The mountains are full of lots of goats. Most of the time you can hear them but not see them. When you do see them, they are precariously walking along the edge of a cliff or rock hundreds of meters in the sky. They are the Ua Pou dare devils. Occasionally, they will come down to the flat lands and grace us with their presence. Check out the large, meaty one on the right.

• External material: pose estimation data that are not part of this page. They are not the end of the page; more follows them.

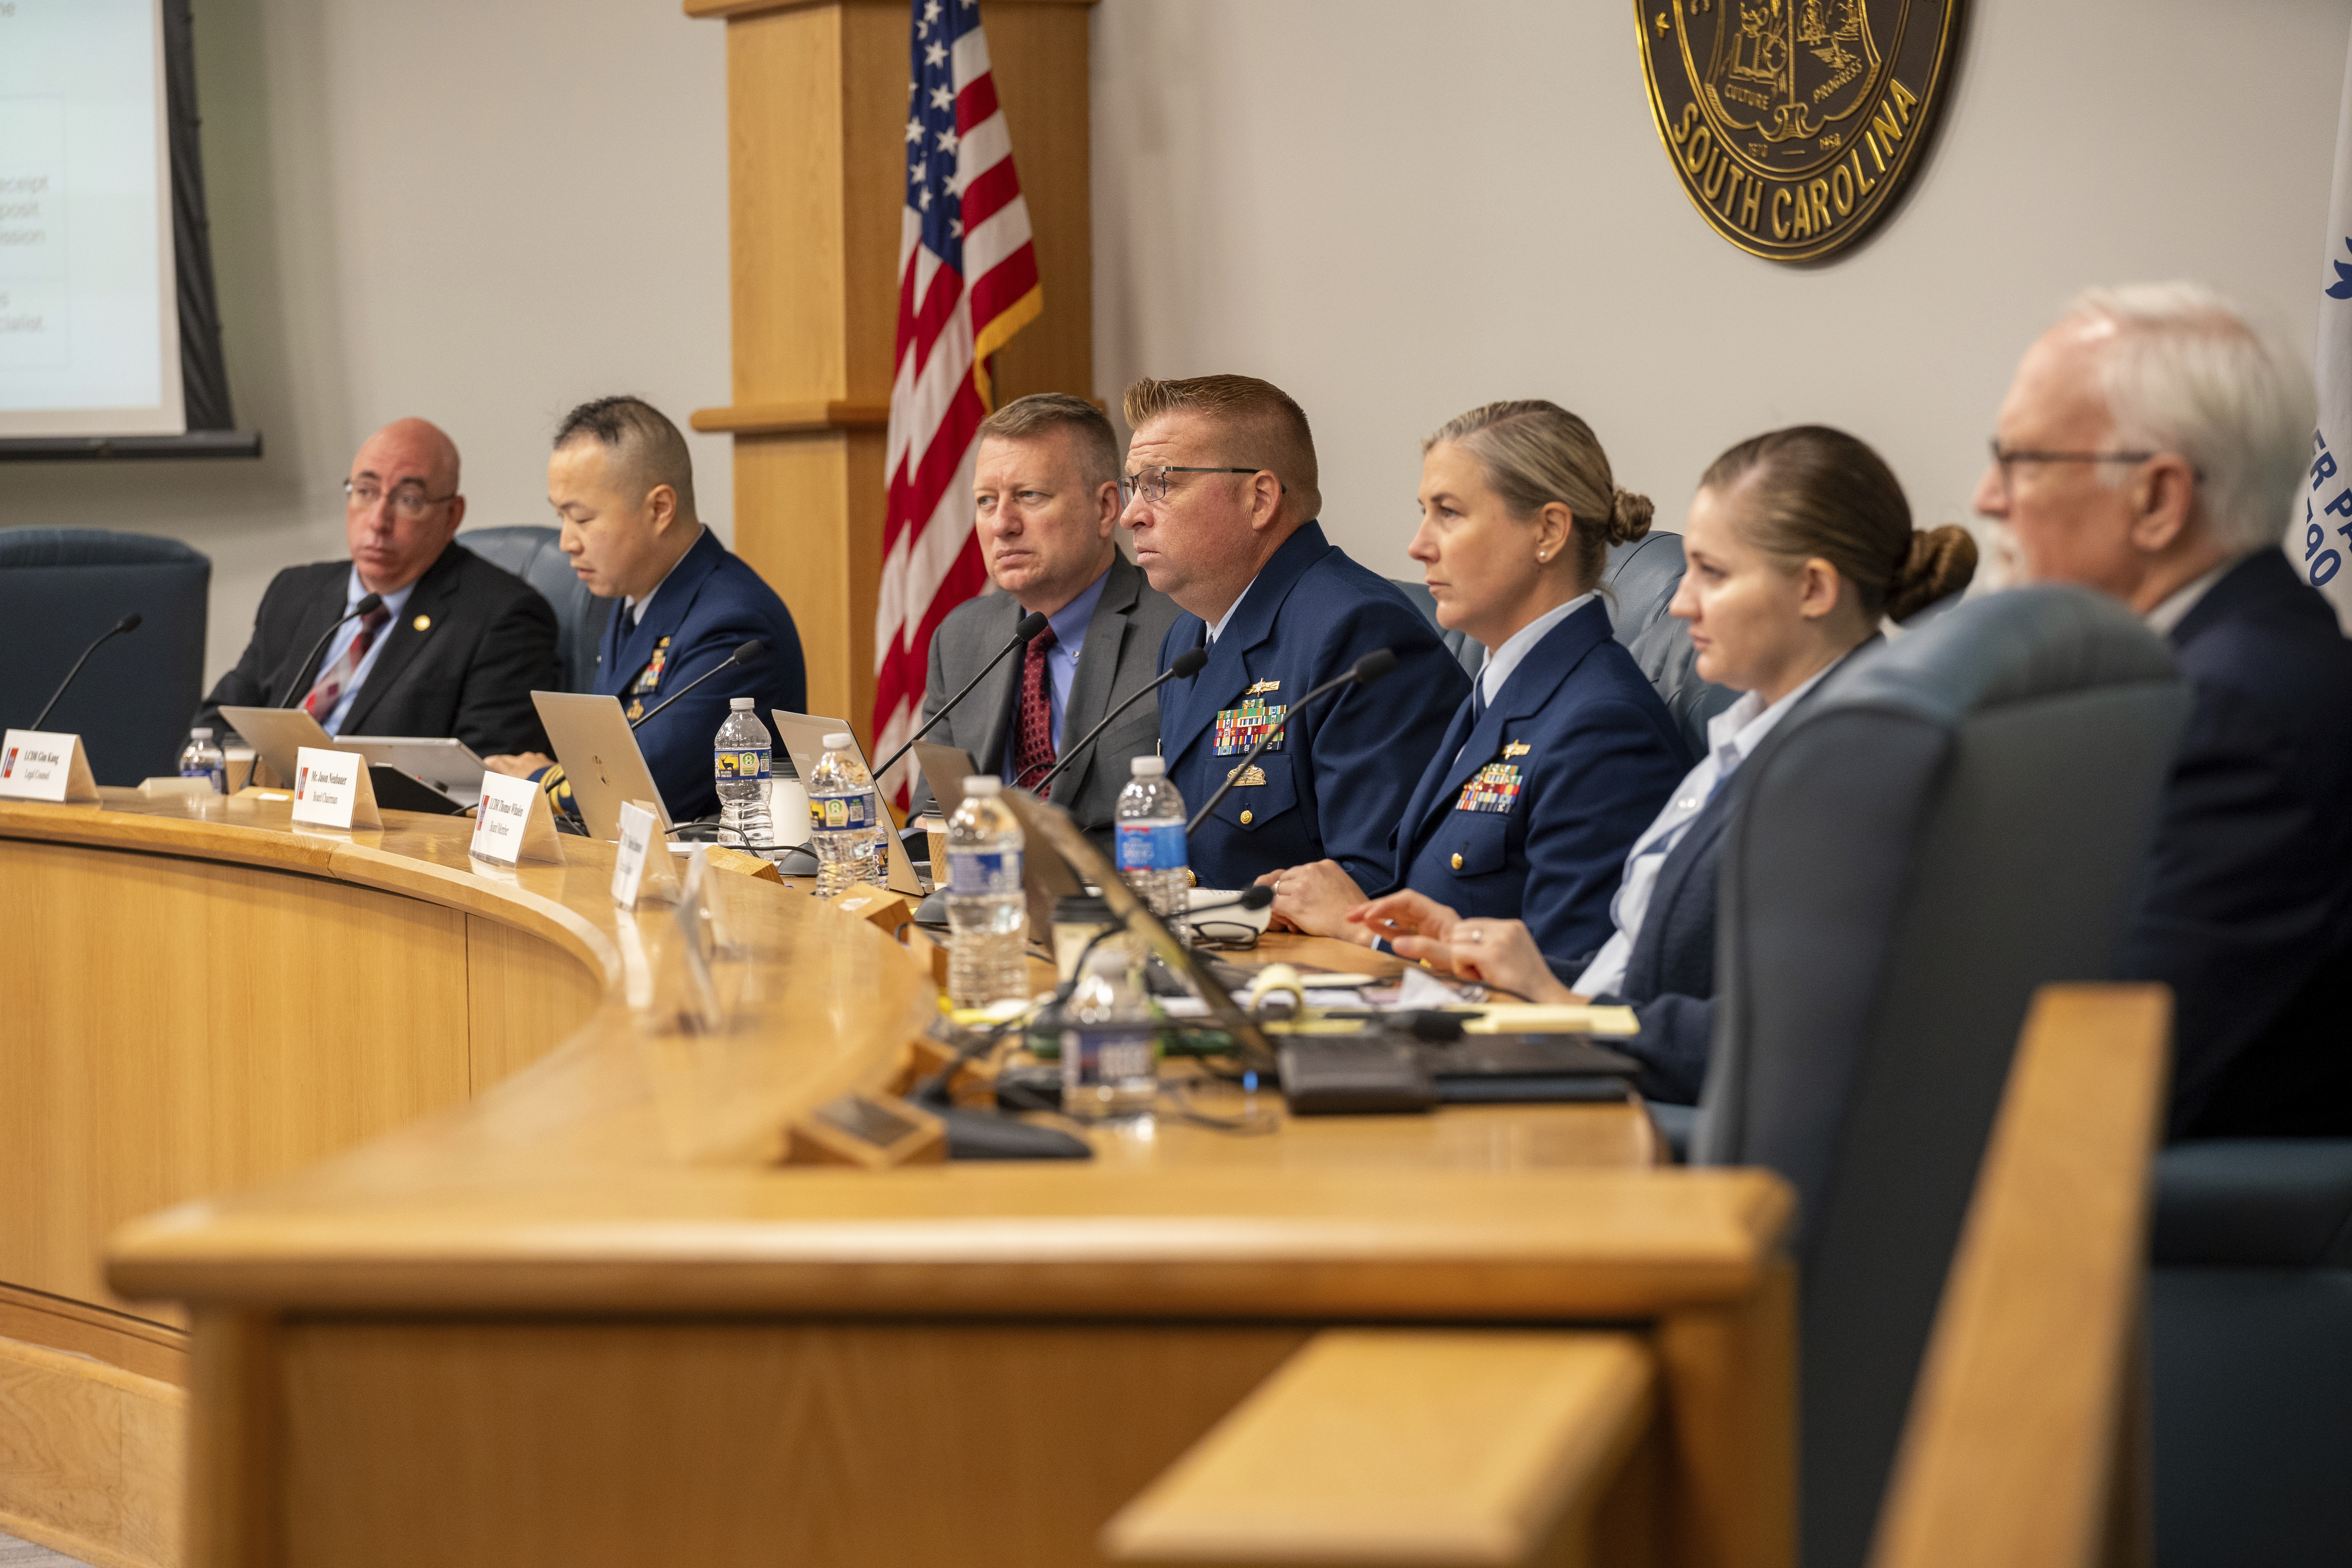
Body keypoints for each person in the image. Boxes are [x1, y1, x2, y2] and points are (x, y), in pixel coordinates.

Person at [1354, 426, 1975, 1106]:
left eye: (1713, 573)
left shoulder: (1843, 767)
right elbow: (1643, 971)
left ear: (1814, 589)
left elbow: (1779, 1036)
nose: (1679, 604)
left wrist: (1562, 1009)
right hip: (1595, 1062)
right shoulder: (1754, 741)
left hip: (1644, 1120)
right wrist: (1499, 960)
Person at [1974, 282, 2352, 1139]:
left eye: (2020, 461)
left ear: (2157, 501)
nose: (1988, 497)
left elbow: (2097, 1076)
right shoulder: (2227, 666)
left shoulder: (2231, 712)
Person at [1256, 401, 1687, 959]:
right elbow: (1439, 899)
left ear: (1548, 531)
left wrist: (1356, 926)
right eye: (1423, 512)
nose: (1418, 546)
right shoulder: (1498, 690)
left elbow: (1559, 991)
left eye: (1449, 513)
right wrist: (1320, 907)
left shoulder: (1601, 725)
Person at [1123, 374, 1470, 890]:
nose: (1132, 515)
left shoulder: (1359, 632)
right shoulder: (1188, 639)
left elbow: (1380, 882)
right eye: (1134, 487)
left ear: (1260, 499)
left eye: (1161, 485)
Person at [484, 397, 806, 825]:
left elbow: (648, 790)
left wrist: (539, 778)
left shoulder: (733, 625)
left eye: (581, 518)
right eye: (561, 516)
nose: (566, 542)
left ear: (659, 509)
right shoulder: (634, 596)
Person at [905, 394, 1182, 855]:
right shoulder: (960, 638)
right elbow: (932, 816)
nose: (1002, 525)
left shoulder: (1180, 632)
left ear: (1106, 509)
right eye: (986, 502)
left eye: (1029, 496)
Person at [198, 418, 558, 758]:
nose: (378, 522)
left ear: (452, 516)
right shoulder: (294, 591)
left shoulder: (504, 617)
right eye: (366, 492)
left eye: (408, 501)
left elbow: (486, 773)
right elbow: (217, 725)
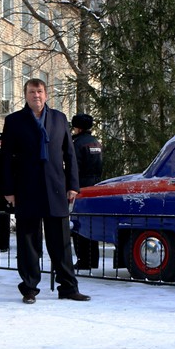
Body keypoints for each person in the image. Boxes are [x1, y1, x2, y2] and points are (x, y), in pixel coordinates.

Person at [0, 78, 91, 304]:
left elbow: (69, 154)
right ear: (26, 95)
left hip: (56, 188)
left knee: (61, 242)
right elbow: (5, 159)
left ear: (46, 94)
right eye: (31, 92)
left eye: (39, 91)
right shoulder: (14, 121)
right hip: (26, 188)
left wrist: (73, 185)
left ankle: (68, 287)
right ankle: (29, 288)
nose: (36, 96)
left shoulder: (59, 119)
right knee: (28, 242)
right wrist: (8, 189)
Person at [71, 113, 104, 270]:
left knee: (79, 225)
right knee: (92, 223)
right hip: (95, 185)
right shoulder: (96, 142)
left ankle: (83, 260)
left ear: (77, 128)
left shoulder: (76, 144)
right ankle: (93, 259)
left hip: (80, 187)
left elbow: (74, 167)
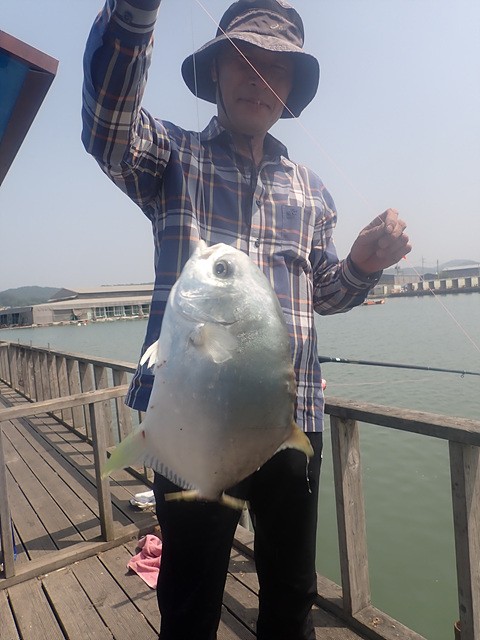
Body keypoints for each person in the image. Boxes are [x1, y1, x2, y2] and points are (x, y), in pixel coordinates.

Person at [82, 1, 411, 638]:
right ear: (215, 71)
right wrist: (134, 11)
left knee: (292, 596)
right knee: (189, 598)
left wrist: (362, 265)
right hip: (191, 420)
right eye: (245, 60)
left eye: (277, 68)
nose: (260, 79)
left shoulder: (312, 191)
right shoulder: (173, 156)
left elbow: (323, 295)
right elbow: (108, 127)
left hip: (292, 422)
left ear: (290, 89)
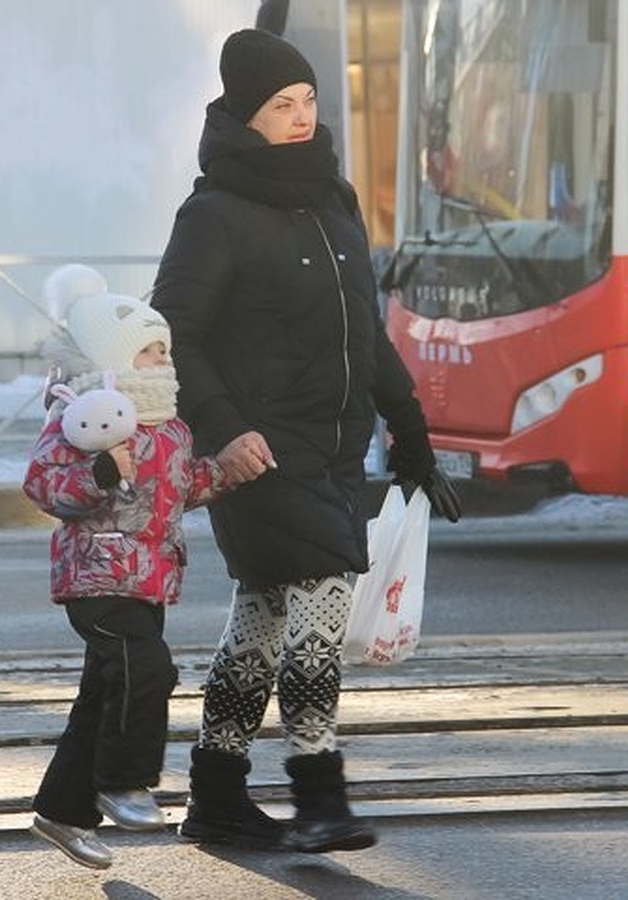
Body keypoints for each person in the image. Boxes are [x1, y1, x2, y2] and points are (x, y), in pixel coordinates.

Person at [152, 28, 462, 854]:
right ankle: (319, 791)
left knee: (257, 617)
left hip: (330, 452)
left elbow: (363, 327)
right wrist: (225, 432)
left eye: (308, 102)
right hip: (259, 455)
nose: (299, 118)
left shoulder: (334, 197)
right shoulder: (213, 211)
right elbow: (173, 334)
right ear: (245, 116)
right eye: (280, 106)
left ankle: (216, 793)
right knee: (324, 598)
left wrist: (411, 428)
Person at [23, 264, 238, 869]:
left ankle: (62, 812)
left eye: (163, 351)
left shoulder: (167, 427)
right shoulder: (84, 414)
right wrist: (100, 472)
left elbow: (176, 487)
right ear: (113, 357)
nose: (160, 362)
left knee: (103, 694)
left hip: (146, 578)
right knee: (146, 669)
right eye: (146, 352)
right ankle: (124, 781)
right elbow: (44, 486)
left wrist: (221, 473)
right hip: (96, 574)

The main anchorage in Ua Pou has one very beautiful Catholic church which I had the pleasure of visiting. The service was in Tahitian so I did not understand a single word other than “Amen.” They did have some of the songs projected on the ceiling giving me a chance to try to sing along. Super amusing as I don’t know the words or pronunciations, but I did my best and nobody tossed me out.
Cruisers Helping Cruisers
It is always amazing to witness the beauty of cruisers coming together to help one another out. Being in a super tight anchorage presented a lot of different problems. Everyone had to put out a stern anchor in addition to the bow anchor to try to minimize movement. “Try” being the operative word.
As we arrived, a French catamaran called Peneque waved us over and told us to anchor near them. After we set the bow anchor, Matt jumped into Sweetie to set the stern anchor. Rolan on Peneque, jumped in with him. This allowed Matt to drive the dinghy while Rolan set the stern anchor (I was on the big boat ensuring she did not hit another boat). See “How did we do that in Hakahau” for more details on getting here.
When Alrisha and Easy came to the anchorage, we hopped in the dinghy to help them with their stern anchors.
Alrisha Had Some Tough Times
Our friends Bridget and Ferry had a rough few weeks at Ua Pou. On a particularly windy and swelly day all hell broke loose. Alrisha decided to stay onboard because of the severe weather conditions. Well, to be honest, most of us stayed onboard for safety reasons. Around mid-morning, we heard a commotion and saw Alrisha floating toward the reef and learned that she broke her stainless steel 10mm anchor chain.
The folks on Garfulo jumped in their dingy and helped them with the stern anchor, while Matt jumped in Sweetie to meet Alrisha at the dock. The plan was to tie her to the main dock, use the stern anchor as a bow anchor and then try to find the broken chain (and anchor) for reattachment. Within several hours, Alrisha was set to head back to the anchorage and Mike (Easy) found their broken chain. They reattached their chain with a shorter scope and reset the stern anchor. Later we sold them our old stainless chain which happened to also be 10mm and fit their windlass! Talk about a blessing!
More Troubles for Alrisha
After the festival was over, Alrisha was in their dinghy heading to the dock when their outboard broke free and went for a swim. Several local kids swam down and retrieved it using our painter from Sweetie. They had to flush it and replace some seals, but got her running again the next day.
When we helped Mike (Easy) with his stern anchor, we leant him our old spinnaker line and 10 meters of chain to hold the line down. Always, help someone when you can as you never know when you will need help in return.
The great thing about our cruiser friends is that they just go and help, they don’t wait to be asked and they don’t expect anything in return. Everyone helping everyone was more prevalent in Ua Pou because of the poor conditions and tight quarters. However, it’s not just here in Ua Pou, but everywhere.
Sorry no photos of the tough times as it was all hands-on deck.